The sponsor has provided sufficient information to show that the medicine might be of significant benefit for patients with PNH because preliminary data suggest that it can be used in patients for whom Soliris does not work. In addition, patients may be able to take the medicine themselves, as it would be injected under the skin and not into a vein. This assumption will need to be confirmed at the time of marketing authorisation, in order to maintain the orphan status.

How is this medicine expected to work?

This medicine is expected to work by attaching to and blocking the C5 complement protein, one of the proteins of the ‘complement system’, which is part of the body’s defence system. In patients with PNH, the complement system causes damage to the patients’ own blood cells which lack proteins on their surface that would normally protect them. By blocking the C5 complement protein, this medicine is expected to prevent the complement system from damaging the blood cells, thereby helping to relieve the symptoms of the disease.

What is the stage of development of this medicine?

The effects of this medicine have been evaluated in experimental models.

At the time of submission of the application for orphan designation, clinical trials with the medicine in patients with PNH were planned.

At the time of submission, the medicine was not authorised anywhere in the EU for PNH or designated as an orphan medicinal product elsewhere for this condition.

In accordance with Regulation (EC) No 141/2000 of 16 December 1999, the COMP adopted a positive opinion on 8 September 2016 recommending the granting of this designation.

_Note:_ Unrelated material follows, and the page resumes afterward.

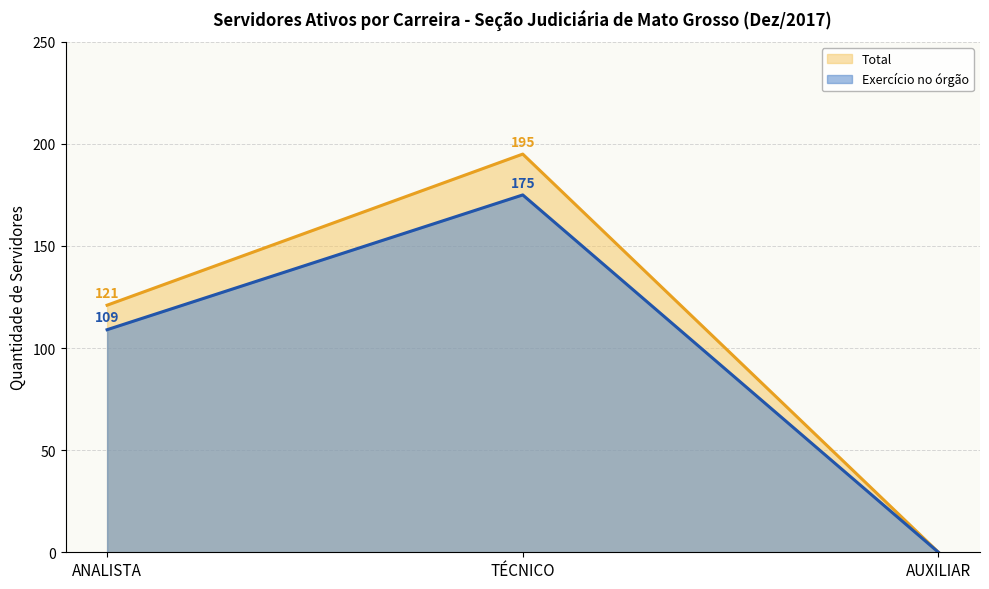

Between ANALISTA and AUXILIAR, which series saw the biggest shift?

Total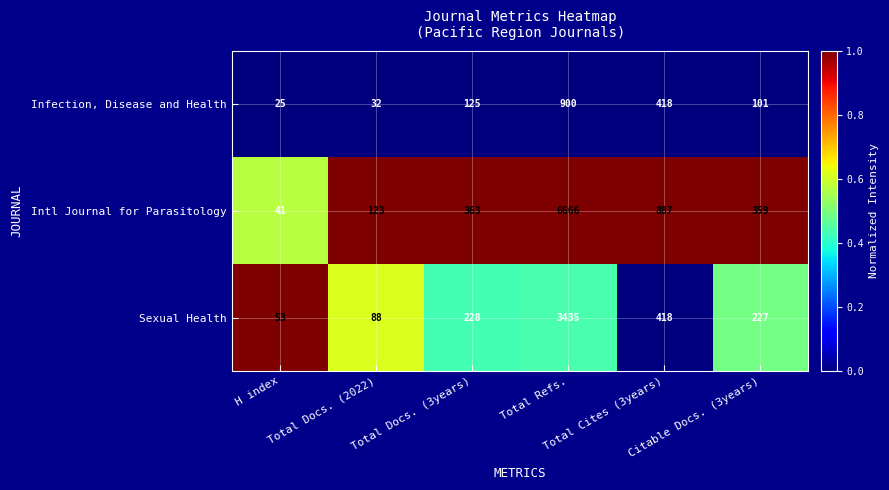

List the series in order of their peak value, highest first.

Intl Journal for Parasitology, Sexual Health, Infection, Disease and Health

Opinions on orphan medicinal product designations are based on the following three criteria:

• the seriousness of the condition;
• the existence of alternative methods of diagnosis, prevention or treatment;
• either the rarity of the condition (affecting not more than 5 in 10,000 people in the EU) or insufficient returns on investment.

Designated orphan medicinal products are products that are still under investigation and are considered for orphan designation on the basis of potential activity. An orphan designation is not a marketing authorisation. As a consequence, demonstration of quality, safety and efficacy is necessary before a product can be granted a marketing authorisation.